Instruction for the entries below: return the part that opens with the line containing "35: (94, 549, 2.40)" and closes with the line containing "46: (509, 458, 3.86)", exactly, and no pictures.
(Stored data Opens)
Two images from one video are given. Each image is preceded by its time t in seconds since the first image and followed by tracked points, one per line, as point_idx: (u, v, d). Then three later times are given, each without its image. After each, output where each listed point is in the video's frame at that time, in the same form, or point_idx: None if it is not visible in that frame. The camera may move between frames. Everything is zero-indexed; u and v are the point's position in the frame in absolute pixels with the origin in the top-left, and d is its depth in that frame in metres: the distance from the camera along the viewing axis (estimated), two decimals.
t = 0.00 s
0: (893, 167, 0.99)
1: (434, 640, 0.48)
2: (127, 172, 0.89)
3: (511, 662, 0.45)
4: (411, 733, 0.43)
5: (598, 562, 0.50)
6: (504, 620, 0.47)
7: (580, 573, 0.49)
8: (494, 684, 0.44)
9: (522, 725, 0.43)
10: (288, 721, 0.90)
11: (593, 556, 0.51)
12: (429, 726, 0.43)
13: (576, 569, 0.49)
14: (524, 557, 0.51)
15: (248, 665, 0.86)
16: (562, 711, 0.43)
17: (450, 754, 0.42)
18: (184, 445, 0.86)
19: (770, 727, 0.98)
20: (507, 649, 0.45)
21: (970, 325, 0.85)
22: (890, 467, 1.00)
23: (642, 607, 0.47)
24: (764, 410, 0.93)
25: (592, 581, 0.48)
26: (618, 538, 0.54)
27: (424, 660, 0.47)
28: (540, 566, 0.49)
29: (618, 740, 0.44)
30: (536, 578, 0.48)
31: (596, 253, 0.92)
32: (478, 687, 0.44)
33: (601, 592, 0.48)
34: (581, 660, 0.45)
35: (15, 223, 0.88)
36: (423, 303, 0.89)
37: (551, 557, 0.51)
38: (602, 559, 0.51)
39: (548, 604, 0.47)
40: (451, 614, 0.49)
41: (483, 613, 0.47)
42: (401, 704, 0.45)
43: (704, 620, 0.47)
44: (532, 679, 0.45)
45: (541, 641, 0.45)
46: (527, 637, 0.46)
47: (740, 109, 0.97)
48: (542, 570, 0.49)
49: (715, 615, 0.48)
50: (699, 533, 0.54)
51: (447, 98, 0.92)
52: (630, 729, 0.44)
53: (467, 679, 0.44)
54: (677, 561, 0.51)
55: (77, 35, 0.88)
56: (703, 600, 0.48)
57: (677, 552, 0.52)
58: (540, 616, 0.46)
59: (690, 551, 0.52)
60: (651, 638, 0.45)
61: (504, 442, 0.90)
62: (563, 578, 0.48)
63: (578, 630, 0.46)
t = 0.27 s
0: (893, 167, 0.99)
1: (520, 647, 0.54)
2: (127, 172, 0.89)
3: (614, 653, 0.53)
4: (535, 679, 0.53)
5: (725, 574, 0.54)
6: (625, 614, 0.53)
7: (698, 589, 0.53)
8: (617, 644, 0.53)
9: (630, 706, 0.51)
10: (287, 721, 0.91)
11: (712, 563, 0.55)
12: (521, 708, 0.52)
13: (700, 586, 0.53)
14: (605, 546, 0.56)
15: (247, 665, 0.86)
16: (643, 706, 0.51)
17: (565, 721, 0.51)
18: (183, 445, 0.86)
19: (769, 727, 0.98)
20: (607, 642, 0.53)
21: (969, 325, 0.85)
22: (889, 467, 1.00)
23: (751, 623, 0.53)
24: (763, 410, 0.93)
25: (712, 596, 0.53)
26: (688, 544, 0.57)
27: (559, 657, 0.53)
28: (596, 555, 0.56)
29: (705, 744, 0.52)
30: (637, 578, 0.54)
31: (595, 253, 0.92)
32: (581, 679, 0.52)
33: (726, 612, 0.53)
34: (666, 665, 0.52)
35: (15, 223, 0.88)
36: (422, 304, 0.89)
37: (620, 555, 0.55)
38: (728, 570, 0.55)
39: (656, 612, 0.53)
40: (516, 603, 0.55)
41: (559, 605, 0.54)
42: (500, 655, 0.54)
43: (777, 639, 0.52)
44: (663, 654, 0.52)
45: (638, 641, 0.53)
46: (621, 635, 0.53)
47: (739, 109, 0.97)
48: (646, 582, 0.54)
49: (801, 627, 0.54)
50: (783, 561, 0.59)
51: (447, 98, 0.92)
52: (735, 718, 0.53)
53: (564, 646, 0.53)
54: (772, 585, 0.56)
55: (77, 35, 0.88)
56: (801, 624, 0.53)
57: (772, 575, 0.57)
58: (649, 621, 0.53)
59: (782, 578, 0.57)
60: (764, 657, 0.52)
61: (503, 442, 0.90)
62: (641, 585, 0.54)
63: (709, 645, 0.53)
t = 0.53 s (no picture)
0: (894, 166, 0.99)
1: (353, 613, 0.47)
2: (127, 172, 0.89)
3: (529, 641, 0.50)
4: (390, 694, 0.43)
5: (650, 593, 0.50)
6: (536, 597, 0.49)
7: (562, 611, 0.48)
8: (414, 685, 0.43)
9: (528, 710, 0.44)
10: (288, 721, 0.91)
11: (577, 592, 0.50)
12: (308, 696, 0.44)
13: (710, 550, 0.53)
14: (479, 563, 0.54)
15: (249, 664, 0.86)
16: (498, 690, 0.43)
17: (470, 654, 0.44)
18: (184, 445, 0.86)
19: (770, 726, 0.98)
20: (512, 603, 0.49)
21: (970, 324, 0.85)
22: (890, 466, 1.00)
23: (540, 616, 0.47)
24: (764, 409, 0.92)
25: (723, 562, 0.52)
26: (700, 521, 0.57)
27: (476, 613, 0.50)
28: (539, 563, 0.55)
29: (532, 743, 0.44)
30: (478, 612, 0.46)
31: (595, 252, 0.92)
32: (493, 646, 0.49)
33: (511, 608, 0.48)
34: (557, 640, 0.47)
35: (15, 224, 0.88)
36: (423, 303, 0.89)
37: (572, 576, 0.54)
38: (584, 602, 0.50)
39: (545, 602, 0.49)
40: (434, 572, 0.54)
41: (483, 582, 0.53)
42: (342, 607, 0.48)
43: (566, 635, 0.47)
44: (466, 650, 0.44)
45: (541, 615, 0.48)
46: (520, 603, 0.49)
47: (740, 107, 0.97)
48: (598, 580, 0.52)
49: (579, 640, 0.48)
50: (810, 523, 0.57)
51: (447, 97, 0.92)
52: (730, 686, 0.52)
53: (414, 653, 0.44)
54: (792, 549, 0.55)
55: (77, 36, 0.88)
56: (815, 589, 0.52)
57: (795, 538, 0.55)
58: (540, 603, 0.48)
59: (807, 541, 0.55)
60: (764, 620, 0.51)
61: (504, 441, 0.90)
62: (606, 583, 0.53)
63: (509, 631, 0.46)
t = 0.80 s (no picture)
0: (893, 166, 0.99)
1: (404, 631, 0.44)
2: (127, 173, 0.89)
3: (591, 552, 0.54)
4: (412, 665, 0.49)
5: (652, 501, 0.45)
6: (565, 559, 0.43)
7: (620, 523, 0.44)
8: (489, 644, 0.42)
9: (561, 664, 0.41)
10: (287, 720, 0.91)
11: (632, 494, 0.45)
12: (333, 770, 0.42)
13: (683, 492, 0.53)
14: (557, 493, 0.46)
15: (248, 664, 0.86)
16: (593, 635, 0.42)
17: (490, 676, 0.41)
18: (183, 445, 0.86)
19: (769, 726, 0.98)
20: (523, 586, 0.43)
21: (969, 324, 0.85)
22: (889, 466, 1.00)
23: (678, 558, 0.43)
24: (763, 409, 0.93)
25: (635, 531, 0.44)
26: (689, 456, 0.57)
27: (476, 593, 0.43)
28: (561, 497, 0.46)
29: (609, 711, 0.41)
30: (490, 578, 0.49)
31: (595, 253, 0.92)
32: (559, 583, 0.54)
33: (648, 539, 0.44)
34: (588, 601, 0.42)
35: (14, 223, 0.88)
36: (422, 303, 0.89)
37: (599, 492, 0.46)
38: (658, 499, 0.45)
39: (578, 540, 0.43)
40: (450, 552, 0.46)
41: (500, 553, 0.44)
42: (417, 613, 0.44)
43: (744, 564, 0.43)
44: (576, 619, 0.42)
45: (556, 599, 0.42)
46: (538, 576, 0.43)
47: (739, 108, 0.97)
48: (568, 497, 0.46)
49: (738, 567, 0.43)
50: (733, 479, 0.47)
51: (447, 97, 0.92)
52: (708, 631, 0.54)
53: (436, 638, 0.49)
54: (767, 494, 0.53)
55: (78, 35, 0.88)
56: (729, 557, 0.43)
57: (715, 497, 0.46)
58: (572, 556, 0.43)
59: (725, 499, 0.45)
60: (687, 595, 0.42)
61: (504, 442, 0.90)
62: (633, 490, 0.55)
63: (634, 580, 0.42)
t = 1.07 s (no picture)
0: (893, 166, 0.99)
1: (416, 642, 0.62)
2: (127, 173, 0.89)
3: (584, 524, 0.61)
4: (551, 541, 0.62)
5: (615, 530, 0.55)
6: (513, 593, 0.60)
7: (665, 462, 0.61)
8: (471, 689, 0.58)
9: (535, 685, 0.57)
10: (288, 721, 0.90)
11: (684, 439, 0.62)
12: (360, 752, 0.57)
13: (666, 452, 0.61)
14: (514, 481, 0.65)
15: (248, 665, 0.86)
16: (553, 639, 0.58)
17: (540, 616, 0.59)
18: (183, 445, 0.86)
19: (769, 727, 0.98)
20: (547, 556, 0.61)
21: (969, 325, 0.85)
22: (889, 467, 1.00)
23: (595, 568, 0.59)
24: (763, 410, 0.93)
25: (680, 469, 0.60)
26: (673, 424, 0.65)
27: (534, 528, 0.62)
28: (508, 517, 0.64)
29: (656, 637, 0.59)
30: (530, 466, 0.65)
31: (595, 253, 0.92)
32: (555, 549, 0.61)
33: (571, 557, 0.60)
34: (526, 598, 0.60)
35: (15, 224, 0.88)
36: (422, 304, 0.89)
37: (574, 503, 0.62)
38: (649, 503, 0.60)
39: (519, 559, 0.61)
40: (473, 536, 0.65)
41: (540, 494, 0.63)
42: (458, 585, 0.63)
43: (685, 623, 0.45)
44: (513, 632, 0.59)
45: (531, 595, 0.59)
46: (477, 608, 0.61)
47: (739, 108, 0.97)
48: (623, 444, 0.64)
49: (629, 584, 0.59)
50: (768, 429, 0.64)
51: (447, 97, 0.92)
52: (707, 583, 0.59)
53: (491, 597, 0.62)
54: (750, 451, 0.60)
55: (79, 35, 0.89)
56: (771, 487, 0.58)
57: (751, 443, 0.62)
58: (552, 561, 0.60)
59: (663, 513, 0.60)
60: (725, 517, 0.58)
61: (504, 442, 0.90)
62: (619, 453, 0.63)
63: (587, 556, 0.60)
(Stored data Closes)
(Stored data Opens)
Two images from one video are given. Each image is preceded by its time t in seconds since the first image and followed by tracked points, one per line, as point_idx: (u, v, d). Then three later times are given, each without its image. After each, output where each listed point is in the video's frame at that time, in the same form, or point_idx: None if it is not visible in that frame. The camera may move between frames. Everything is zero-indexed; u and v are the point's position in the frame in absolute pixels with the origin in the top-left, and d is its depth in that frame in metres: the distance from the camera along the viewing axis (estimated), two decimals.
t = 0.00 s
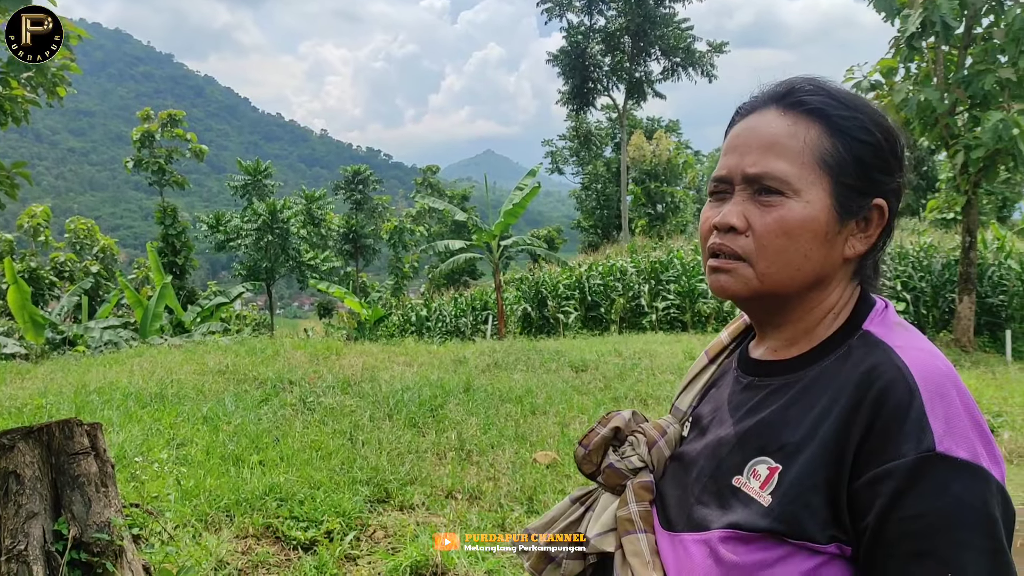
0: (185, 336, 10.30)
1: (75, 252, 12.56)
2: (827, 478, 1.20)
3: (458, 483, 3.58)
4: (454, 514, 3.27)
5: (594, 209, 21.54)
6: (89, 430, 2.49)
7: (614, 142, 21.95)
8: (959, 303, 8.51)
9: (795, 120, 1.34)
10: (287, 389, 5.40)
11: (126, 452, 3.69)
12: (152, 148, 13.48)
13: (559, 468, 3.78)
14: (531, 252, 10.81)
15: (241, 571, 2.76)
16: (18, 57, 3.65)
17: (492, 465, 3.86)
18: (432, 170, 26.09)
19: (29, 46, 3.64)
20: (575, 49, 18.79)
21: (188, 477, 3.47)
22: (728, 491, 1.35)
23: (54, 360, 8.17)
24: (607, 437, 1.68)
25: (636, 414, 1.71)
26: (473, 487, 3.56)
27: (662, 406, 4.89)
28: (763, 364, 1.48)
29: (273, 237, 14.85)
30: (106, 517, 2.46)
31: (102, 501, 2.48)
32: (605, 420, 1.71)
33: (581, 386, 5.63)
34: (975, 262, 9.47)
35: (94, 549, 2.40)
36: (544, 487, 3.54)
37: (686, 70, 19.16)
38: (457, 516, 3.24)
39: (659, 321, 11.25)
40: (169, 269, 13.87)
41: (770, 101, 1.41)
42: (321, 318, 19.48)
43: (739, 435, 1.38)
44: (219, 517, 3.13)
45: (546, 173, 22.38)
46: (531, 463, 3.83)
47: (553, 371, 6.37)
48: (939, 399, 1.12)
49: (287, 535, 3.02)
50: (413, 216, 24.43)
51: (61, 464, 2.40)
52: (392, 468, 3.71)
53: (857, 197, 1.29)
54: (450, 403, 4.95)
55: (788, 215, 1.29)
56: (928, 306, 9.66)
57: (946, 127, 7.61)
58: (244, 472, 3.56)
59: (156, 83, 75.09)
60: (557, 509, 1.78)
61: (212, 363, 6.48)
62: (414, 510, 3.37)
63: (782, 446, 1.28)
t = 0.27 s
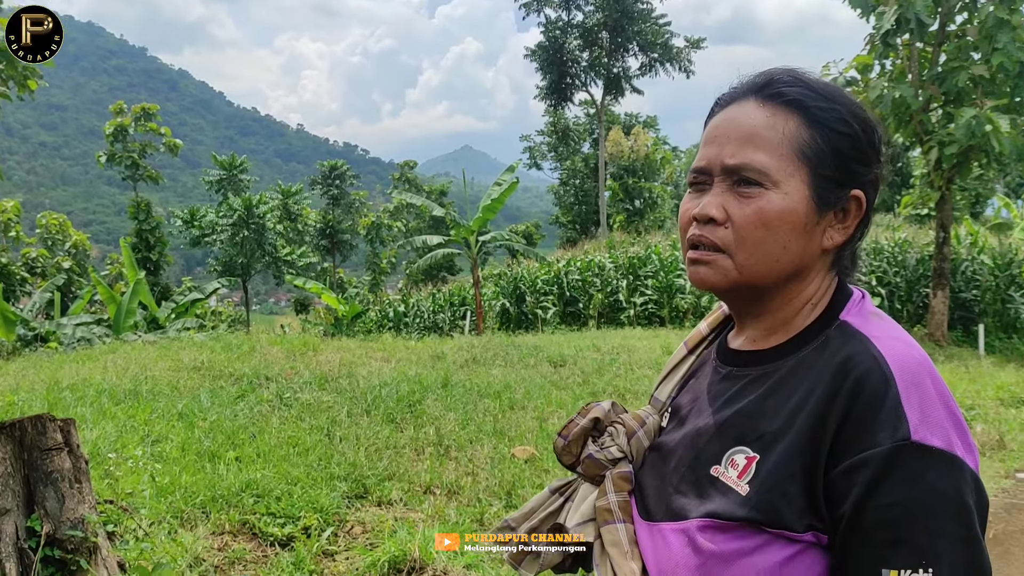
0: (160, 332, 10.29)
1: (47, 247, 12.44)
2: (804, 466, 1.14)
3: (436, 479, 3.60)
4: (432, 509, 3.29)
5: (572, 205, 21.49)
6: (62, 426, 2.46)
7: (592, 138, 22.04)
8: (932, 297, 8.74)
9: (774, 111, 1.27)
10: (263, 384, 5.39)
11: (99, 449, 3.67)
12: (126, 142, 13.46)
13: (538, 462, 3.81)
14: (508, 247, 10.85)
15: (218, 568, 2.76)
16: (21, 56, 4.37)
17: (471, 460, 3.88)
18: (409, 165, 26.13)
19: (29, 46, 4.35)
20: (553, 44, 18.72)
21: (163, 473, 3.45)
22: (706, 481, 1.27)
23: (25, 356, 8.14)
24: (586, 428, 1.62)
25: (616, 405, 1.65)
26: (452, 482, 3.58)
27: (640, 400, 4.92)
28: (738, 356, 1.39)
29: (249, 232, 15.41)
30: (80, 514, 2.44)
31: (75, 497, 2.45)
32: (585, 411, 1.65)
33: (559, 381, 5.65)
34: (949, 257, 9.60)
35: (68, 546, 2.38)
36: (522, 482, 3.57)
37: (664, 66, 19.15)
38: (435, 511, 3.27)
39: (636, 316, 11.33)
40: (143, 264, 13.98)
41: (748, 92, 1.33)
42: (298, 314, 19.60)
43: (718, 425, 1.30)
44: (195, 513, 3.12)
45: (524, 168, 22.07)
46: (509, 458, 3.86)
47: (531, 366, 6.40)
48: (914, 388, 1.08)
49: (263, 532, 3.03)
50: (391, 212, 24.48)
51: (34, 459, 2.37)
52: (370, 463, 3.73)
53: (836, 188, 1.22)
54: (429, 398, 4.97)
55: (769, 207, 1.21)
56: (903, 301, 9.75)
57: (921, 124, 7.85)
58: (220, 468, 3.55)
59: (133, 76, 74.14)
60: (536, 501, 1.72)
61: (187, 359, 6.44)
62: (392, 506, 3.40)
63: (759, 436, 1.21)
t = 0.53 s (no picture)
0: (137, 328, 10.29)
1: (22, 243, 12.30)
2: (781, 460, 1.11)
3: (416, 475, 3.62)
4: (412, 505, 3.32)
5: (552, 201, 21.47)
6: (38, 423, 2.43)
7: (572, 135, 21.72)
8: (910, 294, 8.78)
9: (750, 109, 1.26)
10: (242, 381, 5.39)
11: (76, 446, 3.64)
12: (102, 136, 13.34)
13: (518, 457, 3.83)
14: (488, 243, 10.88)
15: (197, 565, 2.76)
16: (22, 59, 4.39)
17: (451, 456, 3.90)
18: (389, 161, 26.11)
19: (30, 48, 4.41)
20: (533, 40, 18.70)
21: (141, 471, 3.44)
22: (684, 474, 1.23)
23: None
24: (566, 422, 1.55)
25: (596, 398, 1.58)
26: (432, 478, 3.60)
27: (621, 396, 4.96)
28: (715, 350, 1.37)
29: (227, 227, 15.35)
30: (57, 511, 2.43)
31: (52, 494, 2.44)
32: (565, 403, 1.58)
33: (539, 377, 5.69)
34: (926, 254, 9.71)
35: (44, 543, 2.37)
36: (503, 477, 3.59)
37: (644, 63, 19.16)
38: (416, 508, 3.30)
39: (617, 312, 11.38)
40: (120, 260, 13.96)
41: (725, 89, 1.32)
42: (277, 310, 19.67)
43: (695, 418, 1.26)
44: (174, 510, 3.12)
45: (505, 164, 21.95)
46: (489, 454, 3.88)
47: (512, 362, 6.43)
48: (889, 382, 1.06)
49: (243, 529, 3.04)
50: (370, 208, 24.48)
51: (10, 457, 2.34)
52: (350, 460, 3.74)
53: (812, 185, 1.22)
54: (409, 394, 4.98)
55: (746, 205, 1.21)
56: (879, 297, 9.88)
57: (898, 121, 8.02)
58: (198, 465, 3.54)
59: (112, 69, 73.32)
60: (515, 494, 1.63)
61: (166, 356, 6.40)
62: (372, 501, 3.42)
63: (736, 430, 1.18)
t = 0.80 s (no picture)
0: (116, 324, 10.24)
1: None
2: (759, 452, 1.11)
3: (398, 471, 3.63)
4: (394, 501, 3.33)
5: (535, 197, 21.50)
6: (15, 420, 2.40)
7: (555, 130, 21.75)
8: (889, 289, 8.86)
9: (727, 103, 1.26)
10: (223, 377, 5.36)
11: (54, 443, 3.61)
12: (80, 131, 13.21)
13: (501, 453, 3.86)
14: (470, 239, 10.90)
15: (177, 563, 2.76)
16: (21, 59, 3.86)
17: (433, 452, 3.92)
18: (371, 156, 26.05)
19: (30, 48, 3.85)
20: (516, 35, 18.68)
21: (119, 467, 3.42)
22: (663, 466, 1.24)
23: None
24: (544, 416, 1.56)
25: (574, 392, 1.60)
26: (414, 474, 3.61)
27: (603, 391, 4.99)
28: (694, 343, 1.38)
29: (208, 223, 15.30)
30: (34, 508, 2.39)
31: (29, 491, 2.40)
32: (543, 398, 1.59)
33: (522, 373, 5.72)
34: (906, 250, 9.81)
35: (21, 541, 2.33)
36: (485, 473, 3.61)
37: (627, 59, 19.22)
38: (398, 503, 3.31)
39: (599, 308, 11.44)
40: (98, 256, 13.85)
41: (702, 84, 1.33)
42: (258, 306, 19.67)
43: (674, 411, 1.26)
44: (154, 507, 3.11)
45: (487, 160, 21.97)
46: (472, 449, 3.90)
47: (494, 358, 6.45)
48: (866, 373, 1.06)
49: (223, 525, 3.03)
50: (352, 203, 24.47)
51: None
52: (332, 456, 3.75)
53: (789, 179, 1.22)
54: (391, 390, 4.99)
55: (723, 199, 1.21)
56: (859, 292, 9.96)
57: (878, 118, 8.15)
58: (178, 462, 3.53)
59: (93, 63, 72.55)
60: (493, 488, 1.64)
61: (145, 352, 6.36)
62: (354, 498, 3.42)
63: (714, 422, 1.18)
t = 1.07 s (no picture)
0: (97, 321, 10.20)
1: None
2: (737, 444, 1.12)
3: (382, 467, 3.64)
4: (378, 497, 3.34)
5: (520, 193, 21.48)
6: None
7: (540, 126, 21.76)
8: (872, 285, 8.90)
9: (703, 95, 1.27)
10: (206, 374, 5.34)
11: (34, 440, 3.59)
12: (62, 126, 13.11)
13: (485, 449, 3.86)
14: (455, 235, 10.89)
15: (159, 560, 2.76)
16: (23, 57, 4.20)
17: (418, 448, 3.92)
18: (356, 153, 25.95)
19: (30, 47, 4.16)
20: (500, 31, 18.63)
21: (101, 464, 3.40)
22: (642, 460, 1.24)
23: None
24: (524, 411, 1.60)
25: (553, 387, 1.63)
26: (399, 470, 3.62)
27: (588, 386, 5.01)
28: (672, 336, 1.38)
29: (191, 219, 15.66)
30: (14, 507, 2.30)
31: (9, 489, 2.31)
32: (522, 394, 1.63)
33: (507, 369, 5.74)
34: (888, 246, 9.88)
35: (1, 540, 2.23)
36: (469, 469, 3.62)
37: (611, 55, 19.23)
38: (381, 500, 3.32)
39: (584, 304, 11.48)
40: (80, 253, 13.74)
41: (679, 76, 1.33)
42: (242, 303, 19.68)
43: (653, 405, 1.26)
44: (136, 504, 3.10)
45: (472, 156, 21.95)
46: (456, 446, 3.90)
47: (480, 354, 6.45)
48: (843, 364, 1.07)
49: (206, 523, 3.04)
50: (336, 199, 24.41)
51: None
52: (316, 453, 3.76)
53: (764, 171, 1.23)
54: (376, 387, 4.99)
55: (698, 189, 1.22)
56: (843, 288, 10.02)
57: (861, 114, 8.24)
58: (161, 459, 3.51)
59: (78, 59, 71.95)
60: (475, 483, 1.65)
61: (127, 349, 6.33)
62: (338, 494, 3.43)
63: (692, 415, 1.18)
(Stored data Closes)
Answer to the exercise:
35: (94, 549, 2.40)
36: (544, 487, 3.54)
37: (686, 70, 19.16)
38: (457, 516, 3.24)
39: (659, 321, 11.25)
40: (169, 269, 13.87)
41: (770, 101, 1.41)
42: (321, 318, 19.48)
43: (739, 435, 1.38)
44: (219, 517, 3.13)
45: (546, 173, 22.38)
46: (531, 463, 3.83)
47: (553, 371, 6.37)
48: (939, 399, 1.12)
49: (287, 535, 3.02)
50: (413, 216, 24.43)
51: (61, 464, 2.40)
52: (392, 468, 3.71)
53: (857, 197, 1.29)
54: (450, 403, 4.95)
55: (788, 215, 1.29)
56: (928, 306, 9.66)
57: (946, 127, 7.61)
58: (244, 472, 3.56)
59: (156, 83, 75.09)
60: (557, 509, 1.78)
61: (212, 363, 6.48)
62: (414, 510, 3.37)
63: (782, 446, 1.28)
t = 0.27 s
0: (160, 332, 10.29)
1: (47, 247, 12.44)
2: (804, 466, 1.14)
3: (436, 479, 3.60)
4: (432, 509, 3.29)
5: (572, 205, 21.49)
6: (62, 426, 2.46)
7: (592, 138, 22.04)
8: (932, 297, 8.74)
9: (774, 111, 1.27)
10: (263, 384, 5.39)
11: (99, 449, 3.67)
12: (126, 142, 13.46)
13: (538, 462, 3.81)
14: (508, 247, 10.85)
15: (218, 568, 2.76)
16: (21, 56, 4.37)
17: (471, 460, 3.88)
18: (409, 165, 26.13)
19: (29, 46, 4.35)
20: (553, 44, 18.72)
21: (163, 473, 3.45)
22: (706, 481, 1.27)
23: (25, 356, 8.14)
24: (586, 428, 1.62)
25: (616, 405, 1.65)
26: (452, 482, 3.58)
27: (640, 400, 4.92)
28: (738, 356, 1.39)
29: (249, 232, 15.41)
30: (80, 514, 2.44)
31: (75, 497, 2.45)
32: (585, 411, 1.65)
33: (559, 381, 5.65)
34: (949, 257, 9.60)
35: (68, 546, 2.38)
36: (522, 482, 3.57)
37: (664, 66, 19.15)
38: (435, 511, 3.27)
39: (636, 316, 11.33)
40: (143, 264, 13.98)
41: (748, 92, 1.33)
42: (298, 314, 19.60)
43: (718, 425, 1.30)
44: (195, 513, 3.12)
45: (524, 168, 22.07)
46: (509, 458, 3.86)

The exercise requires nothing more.